Homily preached by the Most Reverend Malcolm McMahon OP, Archbishop of Liverpool, at Mass on Easter Sunday. Livestreamed from the Metropolitan Cathedral of Christ the King, Liverpool on Easter Day, 12 April 2020, at 11am.
Watch the Mass at the Metropolitan Cathedral, Liverpool
This Easter Gospel doesn’t help us too much. It seems to leave only some hints of impending good news, ‘hints of immortality', for us, but only hints. We are forced to deal with a story that, like our own lives, leaves much hanging. We are left looking into one tomb or another, fearing, wondering and hoping against hope that all we believe will come true — some day. Some of our projects and hopes come to fruition and yield a happy ending or two. But death doesn’t release its grip on us or our world right away. Like today’s story of the coronavirus as well as that of the empty tomb, the questions remain and are monumental; the answers not so easily available. Look at the way the television presenters and the journalists ask the same questions over and over again at the daily briefing on the spread of the virus and the national fightback. As a nation we are facing an enormous loss of life.
The disciples in this story have faced enormous loss too, the slaughter of an intimate friend and the crushing of a dream they shared with him. As the disciples say to the stranger on the road in Luke’s gospel: ‘We had hoped that he would be the one to free Israel.’ So can’t we feel what they feel? Haven’t we known death in one manifestation or another? Death is drawing close to every one of us as the virus tightens its grip.
But there are other kinds of death: the loss of a loved one; the failure of a venture, the frustration of a dream; the loss of youthful vitality and enthusiasm for a life project; the chilling of a marriage, the betrayal by trusted friends; the appearance of corruption, abuse and deceit that turns up even within our lives. What we feel at this moment is close to what the disciples felt at the tomb this day, that sickening sense of loss to an evil power against which we can only pound our fists in frustration or wring our hands weeping at the dark tomb with Mary. Considering recent events in Jerusalem, these disciples go to the tomb looking for a corpse. We would draw the same reasonable conclusion as Mary did: ‘They have taken the Lord from the tomb...’ Some foul deed has happened – feel their indignation and frustration. What else can go wrong in their/our lives? Wasn’t the way he died enough?
A question that comes to my mind is whether we have become hardened, indifferent and rebellious to joy. Our hearts are closed, even hostile to joy and we seek fleeting experiences of a false happiness based on material things. We don’t expect happiness, we no longer expect joy. Have we made a virtue of our vices, have we become pessimistic and then call ourselves ‘reasonable?’ We know about war, the woes of the economy, the conflicts between nations, classes, genders and races. But we smile incredulously when anyone suggests to us that real happiness exists. Maybe we don’t really believe in God, nor God’s power to bring new life from death. We do not allow ourselves to be carried away by hope, which contains the seeds for joy.
The ending of today’s gospel does attempt to address the devastating last days of Jesus and the now empty tomb, by gently opening a note of hope. We are told the ‘other disciple’ saw and believed. Then we are reminded about the scriptures that said ‘he had to rise from the dead’. Things are not cleared up for the disciples, there is more to come for them, more startling revelations. But not at this moment of the story – they are where we find ourselves now in the 21st century, in a world under lockdown. Before us are the empty tomb, the grieving and the invitation to believe, to ‘understand’ the Scripture as it promises new life to us. This is why we need the faith of ‘other disciples’. In this present crisis we are fortunate to have the witness of all those people who are putting their lives at risk to help others and are carrying on caring for the elderly, emptying the bins, teaching our kids, reaching out to the lonely. We are encouraged in our belief by the people who don’t know God but display love and generosity beyond our expectations. Those people of other faiths and none who are manning the ICUs in hospitals across the country as well Christians – these are the ‘other disciples’ who confirm for me that Christ has risen from the dead.

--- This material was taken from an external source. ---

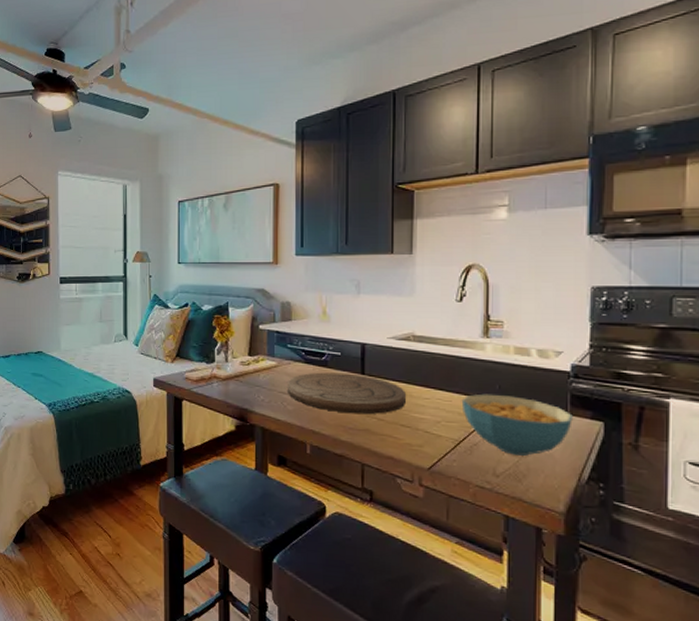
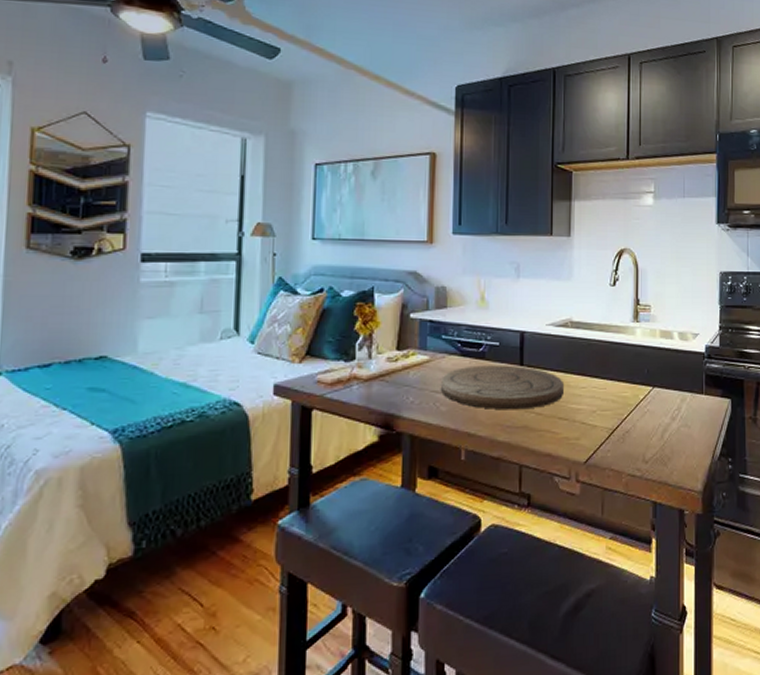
cereal bowl: present [461,393,573,456] -> none [615,378,707,439]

I find that is also true in less trying, but still difficult times. When my mind wanders during Mass as a doubt sweeps over me, I look across the church at the ‘other disciples’. I sense their faith and my own is buoyed up. I get through another tomb experience thanks to ‘the other disciples’. Also, I can’t count the number of times I have been uplifted by a passage of Scripture I hear during Mass, or have read during some quiet moment at home. Something, rather Someone, breaks through my doubts, and even as I am still staring into the tomb, helps me ‘understand the Scripture that he had to rise from the dead’.
We can’t be truly happy or joyful on our own. Life just has too many difficulties and cares. Today shows us how much we are remembered by God; how much God wants to intervene in our lives and have a place in our hearts and teach us that real happiness lies in Him. The resurrection of Jesus shows us just how powerful God is and what joy God is holding out for us as we ‘see and believe’ and come to ‘understand the Scripture that he had to rise from the dead’.